RECORDS TO PROCESS:
• • •
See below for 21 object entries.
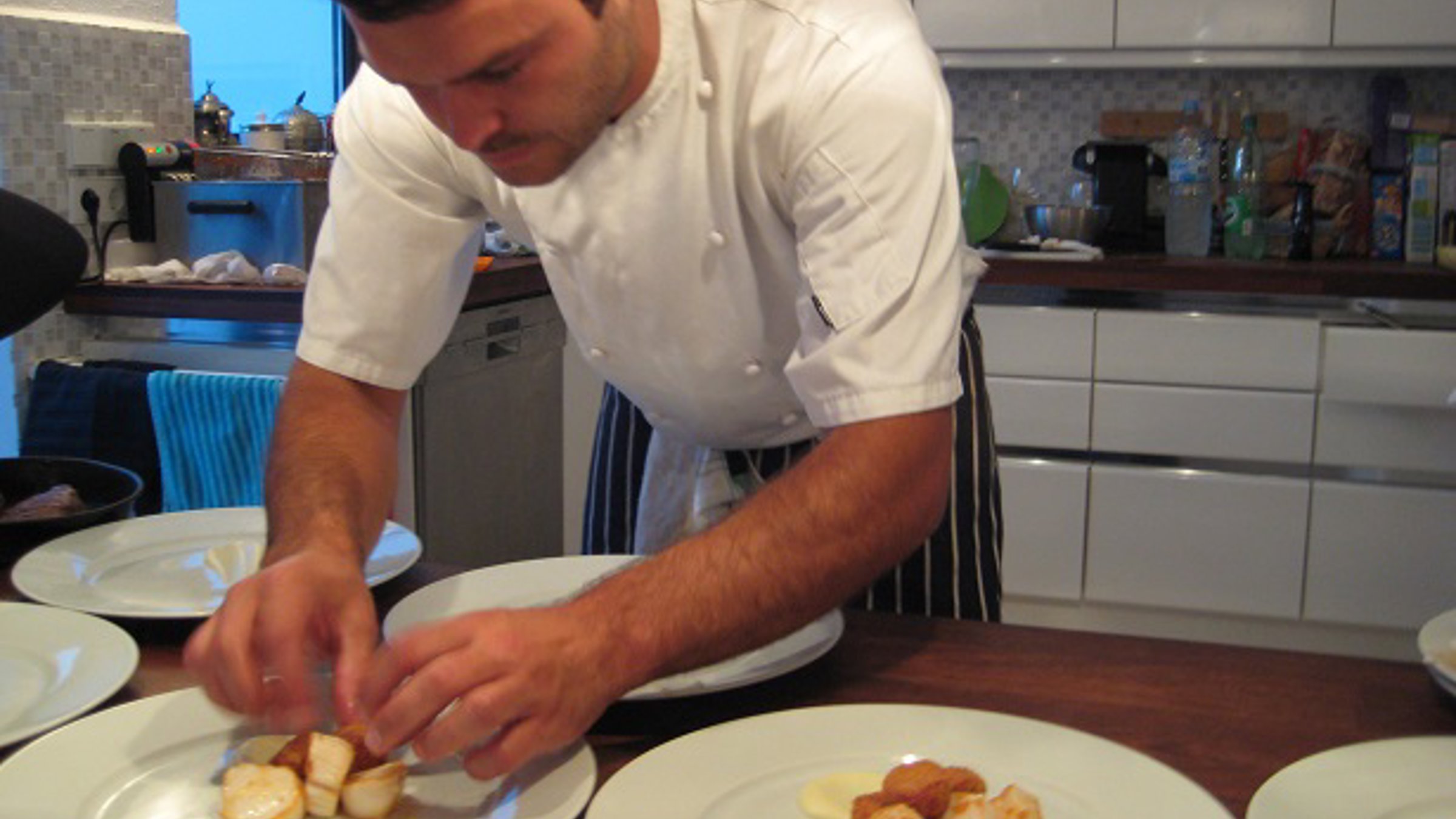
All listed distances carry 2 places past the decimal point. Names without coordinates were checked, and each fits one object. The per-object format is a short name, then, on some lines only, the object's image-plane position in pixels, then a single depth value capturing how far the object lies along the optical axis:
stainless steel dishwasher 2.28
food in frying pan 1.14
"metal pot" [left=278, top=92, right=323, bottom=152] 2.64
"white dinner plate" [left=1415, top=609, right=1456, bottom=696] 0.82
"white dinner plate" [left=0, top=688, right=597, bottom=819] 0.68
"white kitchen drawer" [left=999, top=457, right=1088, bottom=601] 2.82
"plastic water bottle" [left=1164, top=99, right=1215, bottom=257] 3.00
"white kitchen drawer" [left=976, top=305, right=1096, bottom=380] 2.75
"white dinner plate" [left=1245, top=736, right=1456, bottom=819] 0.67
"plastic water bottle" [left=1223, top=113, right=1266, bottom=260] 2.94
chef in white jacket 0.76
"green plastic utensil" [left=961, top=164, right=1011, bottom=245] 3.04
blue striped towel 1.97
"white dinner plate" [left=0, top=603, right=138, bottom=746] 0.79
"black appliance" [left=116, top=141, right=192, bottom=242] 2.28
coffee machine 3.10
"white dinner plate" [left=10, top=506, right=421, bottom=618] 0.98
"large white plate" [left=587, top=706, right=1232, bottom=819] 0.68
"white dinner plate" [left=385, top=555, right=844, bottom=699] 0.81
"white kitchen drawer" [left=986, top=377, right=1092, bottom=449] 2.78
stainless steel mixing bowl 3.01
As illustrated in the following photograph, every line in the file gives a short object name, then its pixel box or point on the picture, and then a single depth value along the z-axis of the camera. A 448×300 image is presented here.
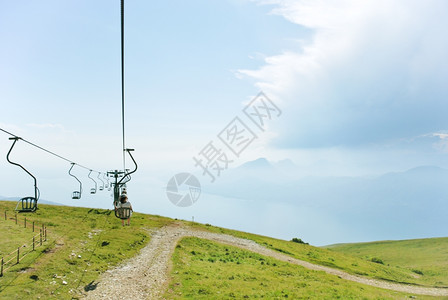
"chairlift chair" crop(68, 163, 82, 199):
• • •
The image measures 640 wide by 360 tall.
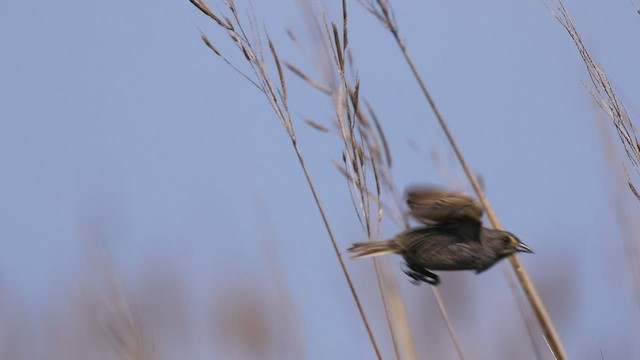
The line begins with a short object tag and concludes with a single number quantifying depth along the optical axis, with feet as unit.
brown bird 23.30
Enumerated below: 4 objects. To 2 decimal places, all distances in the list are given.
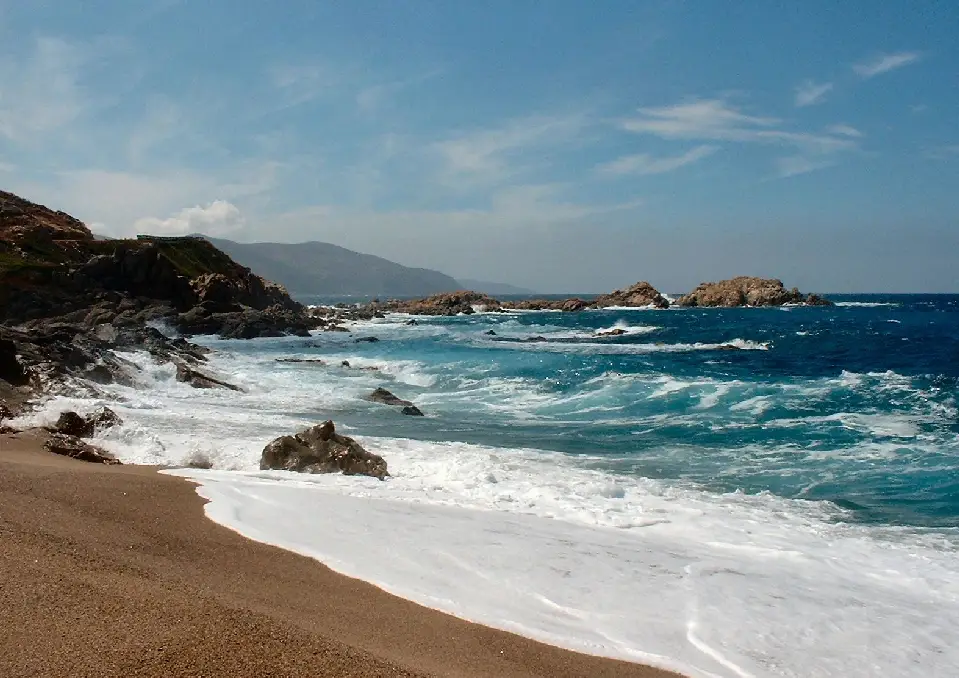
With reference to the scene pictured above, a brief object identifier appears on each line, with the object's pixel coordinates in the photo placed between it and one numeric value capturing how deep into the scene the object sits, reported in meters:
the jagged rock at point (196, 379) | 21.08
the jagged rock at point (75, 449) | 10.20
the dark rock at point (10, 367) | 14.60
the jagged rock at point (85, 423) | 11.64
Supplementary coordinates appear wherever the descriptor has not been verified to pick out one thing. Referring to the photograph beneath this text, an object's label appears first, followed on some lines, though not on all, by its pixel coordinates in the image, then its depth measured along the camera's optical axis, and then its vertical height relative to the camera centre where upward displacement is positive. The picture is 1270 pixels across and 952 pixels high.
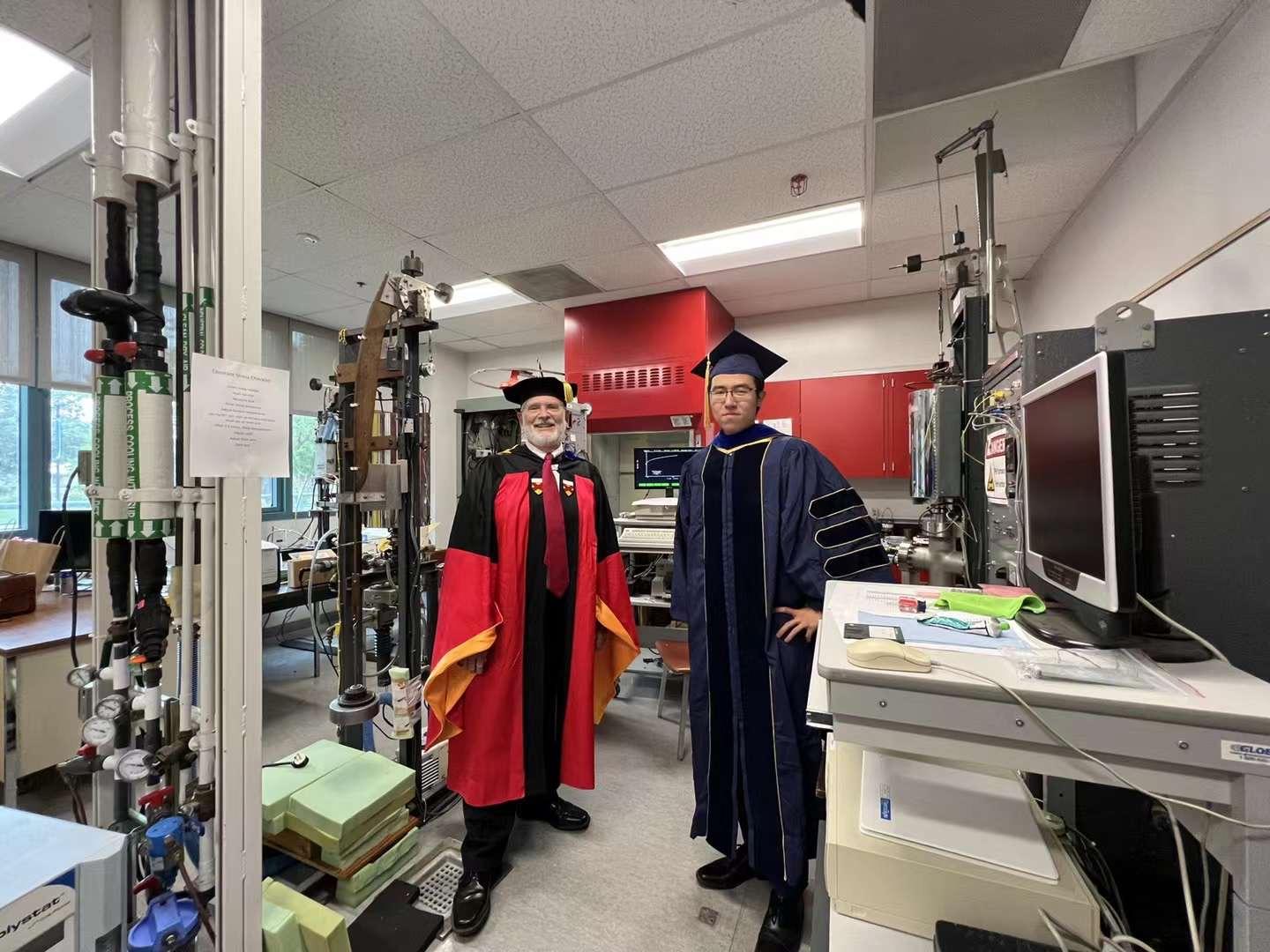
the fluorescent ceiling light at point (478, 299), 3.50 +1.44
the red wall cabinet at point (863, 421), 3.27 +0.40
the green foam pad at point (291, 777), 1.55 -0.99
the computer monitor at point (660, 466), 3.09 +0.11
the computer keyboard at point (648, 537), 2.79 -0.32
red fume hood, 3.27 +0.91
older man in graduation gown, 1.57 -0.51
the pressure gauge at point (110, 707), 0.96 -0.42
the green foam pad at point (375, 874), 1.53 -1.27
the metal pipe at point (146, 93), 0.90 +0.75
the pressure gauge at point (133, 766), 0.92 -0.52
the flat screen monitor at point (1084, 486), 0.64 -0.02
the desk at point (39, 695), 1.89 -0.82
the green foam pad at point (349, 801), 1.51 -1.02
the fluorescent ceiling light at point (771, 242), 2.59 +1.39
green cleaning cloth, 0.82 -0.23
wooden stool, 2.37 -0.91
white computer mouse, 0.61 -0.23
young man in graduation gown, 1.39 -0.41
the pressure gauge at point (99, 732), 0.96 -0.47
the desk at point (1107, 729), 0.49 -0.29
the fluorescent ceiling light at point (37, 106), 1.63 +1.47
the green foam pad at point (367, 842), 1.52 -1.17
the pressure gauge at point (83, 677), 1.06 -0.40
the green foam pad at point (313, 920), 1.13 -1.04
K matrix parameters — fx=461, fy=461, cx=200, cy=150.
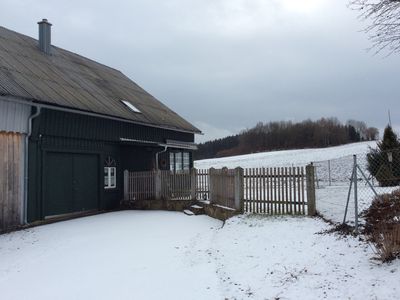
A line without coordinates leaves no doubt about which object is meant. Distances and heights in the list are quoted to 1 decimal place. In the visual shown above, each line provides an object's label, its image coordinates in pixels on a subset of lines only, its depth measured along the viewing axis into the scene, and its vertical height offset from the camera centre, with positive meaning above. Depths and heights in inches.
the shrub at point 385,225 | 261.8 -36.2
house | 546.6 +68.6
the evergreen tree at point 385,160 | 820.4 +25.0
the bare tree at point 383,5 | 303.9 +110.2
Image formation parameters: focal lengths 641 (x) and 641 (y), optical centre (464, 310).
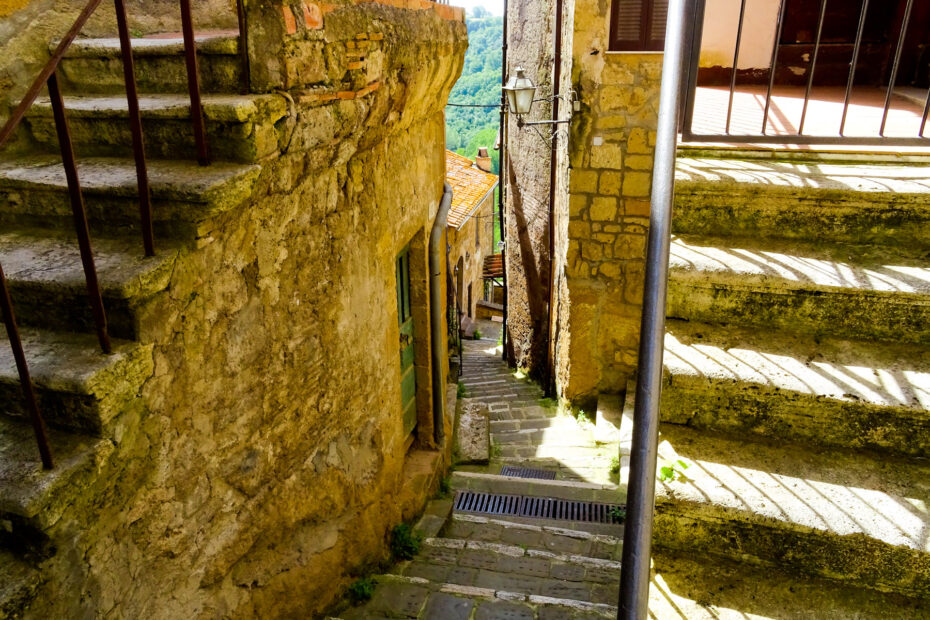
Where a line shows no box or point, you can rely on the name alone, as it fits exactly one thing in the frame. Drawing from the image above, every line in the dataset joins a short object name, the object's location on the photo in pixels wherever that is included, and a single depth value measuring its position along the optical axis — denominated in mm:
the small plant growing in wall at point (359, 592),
• • •
EXERCISE: Although the records above contain pictures, the copy must not; set down exactly the lines from the one with "Image formation parameters: focal" up to and including the one with "the small plant".

SOLUTION FOR THIS TASK:
Image formation parameters: focal lengths 641 (x) and 641 (y), optical centre (464, 310).
Where a line shows no box or point, you can rely on the name alone, as it fits exactly one thing in the frame. Drawing from the image above, every line in the dataset joins a short object name, the object's location on the photo in pixels wherever that is included, and a single depth value measuring its position along the optical axis — denominated in mm:
the small plant growing in wall at point (359, 592),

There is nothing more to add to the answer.